Compiling the admissions of some 4,237 UK homeowners the research threw up some startling results, not least by confirming suspicions that not everyone is security savvy with regards to protecting their homes.

Apparently less than one third (32%) of us Brits who have a dedicated burglar alarm in their home, whilst of these under half (49% to be exact) remember to actually program their security system prior to jetting off on holiday.

According to the findings of the RISCO-commissioned, YouGov-undertaken study, a lowly 1 in 5 concede that they routinely neglect to set their house alarms when planning on leaving the house unoccupied for a given time, while 13% of homeowners put their failure to switch on their burglar deterrents down to avoiding false alarms.

Another 13% use the ‘we find it too complicated’ excuse when put on the spot as to just why they choose not to secure their property ahead of a prolonged absence.


What’s worth pointing out here is the underlying fact that by ignoring the pressing need to always alarm your home when knowing you’re going to leave it empty for a while could realistically invalidate your existing household insurance policy. Which could inevitably lead to a scenario whereby your left without necessary home contents cover should you later become a victim of a break-in.

House burglarThat’s because as far as your household insurance provider is concerned, if you’ve got an alarm (the confirmation of which will help reduce home contents premiums for the most part, providing the policyholder meets other important qualifying criteria) then from their perspective you should be using it.

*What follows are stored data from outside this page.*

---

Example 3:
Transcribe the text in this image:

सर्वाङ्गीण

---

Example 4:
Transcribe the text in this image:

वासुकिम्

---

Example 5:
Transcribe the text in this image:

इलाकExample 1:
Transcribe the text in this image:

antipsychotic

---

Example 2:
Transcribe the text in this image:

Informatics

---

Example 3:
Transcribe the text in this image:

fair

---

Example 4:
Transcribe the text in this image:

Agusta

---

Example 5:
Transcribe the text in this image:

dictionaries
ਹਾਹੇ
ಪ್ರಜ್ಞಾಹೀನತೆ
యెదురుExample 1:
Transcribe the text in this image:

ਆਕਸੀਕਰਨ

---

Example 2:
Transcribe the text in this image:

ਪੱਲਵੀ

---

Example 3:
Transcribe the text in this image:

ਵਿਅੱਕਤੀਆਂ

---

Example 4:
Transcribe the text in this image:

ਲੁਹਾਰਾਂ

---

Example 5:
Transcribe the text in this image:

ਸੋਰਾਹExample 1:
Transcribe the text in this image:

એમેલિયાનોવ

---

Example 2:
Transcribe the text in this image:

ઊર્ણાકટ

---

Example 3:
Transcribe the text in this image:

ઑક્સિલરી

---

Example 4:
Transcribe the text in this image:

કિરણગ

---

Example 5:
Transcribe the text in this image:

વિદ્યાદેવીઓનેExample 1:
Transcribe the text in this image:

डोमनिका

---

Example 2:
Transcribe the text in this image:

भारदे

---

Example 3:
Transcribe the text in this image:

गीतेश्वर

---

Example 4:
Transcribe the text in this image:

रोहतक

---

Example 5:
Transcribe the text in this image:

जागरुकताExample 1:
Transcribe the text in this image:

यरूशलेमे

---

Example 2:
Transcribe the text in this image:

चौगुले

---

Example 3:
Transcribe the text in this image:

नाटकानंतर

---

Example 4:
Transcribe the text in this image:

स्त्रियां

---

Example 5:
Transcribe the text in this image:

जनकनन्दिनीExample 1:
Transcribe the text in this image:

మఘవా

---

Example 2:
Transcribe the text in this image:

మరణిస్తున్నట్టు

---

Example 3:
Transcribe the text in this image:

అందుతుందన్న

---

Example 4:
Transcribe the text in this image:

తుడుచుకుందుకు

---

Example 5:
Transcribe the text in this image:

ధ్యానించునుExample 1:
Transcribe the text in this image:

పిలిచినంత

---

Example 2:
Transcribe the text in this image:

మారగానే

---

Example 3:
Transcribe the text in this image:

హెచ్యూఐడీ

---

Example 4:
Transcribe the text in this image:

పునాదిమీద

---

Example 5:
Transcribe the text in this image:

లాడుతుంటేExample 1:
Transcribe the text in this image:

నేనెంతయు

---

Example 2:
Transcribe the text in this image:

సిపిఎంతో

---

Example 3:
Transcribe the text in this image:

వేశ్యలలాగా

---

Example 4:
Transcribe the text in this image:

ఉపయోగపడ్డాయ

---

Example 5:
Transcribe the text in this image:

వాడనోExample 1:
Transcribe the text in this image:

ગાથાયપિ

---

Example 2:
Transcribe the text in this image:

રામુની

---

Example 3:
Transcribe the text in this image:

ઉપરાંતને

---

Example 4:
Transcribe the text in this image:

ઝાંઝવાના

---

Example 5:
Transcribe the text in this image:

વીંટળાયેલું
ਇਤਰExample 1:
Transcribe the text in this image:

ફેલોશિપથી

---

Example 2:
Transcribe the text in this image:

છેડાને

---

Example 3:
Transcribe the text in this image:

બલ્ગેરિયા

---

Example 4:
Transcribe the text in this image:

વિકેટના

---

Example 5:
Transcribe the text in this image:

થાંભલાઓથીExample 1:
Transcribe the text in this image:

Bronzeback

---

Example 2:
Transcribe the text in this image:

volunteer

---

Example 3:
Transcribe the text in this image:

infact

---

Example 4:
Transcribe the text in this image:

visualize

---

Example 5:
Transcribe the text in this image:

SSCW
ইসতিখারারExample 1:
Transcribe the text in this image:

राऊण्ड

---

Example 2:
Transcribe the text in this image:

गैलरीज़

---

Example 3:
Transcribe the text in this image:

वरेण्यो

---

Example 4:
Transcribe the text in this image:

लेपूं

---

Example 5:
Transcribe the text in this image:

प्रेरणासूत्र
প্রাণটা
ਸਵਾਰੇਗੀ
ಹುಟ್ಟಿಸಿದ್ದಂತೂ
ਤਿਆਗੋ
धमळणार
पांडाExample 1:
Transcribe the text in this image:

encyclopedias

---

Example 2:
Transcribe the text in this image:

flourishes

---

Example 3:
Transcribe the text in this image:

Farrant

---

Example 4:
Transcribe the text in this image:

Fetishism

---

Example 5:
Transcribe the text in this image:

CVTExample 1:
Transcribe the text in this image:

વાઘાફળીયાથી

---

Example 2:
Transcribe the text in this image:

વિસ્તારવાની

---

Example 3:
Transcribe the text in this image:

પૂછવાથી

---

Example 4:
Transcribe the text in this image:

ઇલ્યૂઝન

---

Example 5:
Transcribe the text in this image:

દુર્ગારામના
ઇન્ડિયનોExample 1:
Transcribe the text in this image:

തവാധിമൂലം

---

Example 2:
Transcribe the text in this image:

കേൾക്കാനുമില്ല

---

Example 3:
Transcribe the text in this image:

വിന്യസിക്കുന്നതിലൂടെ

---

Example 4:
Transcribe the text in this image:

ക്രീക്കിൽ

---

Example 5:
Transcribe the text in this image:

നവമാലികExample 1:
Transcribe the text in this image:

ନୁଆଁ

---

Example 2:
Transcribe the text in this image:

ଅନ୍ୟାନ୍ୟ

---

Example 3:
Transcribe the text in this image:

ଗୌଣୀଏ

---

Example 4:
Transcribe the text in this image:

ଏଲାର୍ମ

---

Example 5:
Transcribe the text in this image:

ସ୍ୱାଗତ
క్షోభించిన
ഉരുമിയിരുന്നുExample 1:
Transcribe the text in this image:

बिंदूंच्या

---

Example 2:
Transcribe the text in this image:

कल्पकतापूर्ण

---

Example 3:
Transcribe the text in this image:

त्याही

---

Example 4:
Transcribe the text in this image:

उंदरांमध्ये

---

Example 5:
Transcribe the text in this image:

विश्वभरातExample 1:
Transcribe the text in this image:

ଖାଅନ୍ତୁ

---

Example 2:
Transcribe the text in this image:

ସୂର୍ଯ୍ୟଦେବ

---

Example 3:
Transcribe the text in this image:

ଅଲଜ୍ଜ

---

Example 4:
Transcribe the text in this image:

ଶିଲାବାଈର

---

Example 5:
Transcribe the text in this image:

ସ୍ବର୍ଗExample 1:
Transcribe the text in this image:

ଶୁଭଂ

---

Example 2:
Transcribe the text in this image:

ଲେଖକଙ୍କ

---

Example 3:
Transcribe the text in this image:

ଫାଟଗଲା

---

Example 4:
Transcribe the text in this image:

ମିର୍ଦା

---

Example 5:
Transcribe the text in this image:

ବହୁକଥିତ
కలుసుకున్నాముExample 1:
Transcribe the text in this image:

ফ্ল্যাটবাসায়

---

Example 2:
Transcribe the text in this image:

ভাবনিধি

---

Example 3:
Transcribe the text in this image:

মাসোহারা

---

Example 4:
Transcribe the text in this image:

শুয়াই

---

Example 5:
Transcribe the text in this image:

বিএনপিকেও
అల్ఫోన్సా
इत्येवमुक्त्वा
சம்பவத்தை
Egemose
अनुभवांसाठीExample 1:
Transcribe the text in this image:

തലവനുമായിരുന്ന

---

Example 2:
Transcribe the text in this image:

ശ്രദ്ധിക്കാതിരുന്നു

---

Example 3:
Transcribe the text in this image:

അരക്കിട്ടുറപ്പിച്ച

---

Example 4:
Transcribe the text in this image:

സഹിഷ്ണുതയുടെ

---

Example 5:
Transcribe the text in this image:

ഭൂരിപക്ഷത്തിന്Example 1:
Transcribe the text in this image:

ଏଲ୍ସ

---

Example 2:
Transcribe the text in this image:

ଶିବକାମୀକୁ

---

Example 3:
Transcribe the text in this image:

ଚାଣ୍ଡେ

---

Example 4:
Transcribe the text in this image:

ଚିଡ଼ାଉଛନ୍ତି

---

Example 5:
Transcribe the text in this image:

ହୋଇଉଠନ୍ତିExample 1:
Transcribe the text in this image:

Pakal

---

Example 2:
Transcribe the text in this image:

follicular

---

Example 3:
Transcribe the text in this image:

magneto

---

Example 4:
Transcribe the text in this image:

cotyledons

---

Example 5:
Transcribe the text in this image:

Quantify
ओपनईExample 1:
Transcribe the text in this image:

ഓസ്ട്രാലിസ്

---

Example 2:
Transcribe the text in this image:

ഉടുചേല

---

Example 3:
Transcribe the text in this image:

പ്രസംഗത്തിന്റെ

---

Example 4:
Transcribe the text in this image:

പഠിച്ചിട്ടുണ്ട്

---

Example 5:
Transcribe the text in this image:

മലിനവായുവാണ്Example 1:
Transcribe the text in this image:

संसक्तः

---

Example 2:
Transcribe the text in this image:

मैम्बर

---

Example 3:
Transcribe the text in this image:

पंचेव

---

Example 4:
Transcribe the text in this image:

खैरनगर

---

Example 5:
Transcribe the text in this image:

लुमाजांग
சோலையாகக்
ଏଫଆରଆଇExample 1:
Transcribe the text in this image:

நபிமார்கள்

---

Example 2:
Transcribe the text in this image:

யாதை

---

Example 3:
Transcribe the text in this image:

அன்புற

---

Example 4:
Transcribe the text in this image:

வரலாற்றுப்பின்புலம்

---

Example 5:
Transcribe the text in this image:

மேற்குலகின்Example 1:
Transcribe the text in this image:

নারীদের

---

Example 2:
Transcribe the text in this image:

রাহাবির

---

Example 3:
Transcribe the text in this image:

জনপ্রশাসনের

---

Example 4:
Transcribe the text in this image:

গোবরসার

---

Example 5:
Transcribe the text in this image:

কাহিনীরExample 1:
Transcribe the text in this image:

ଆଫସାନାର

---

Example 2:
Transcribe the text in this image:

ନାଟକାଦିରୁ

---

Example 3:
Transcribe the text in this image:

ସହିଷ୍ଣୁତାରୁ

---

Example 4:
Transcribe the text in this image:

Speaking about the results of their survey, RISCO Group’s Head of Marketing, Anna Royds said; “The cost of not having an alarm – or not using the one you have – can be considerable. And it’s not just the financial impact of domestic burglary that matters. Some 80% of those who experience a domestic burglary say they are emotionally affected by the incident, with around one in four having difficulty sleeping after a burglary.”

Referring to the 2015 Crime Survey for England and Wales, during the 12 months in question an estimated 800,000 domestic burglaries were carried out, the results of which saw damage costing £892 and the average loss per incident standing at £2,267.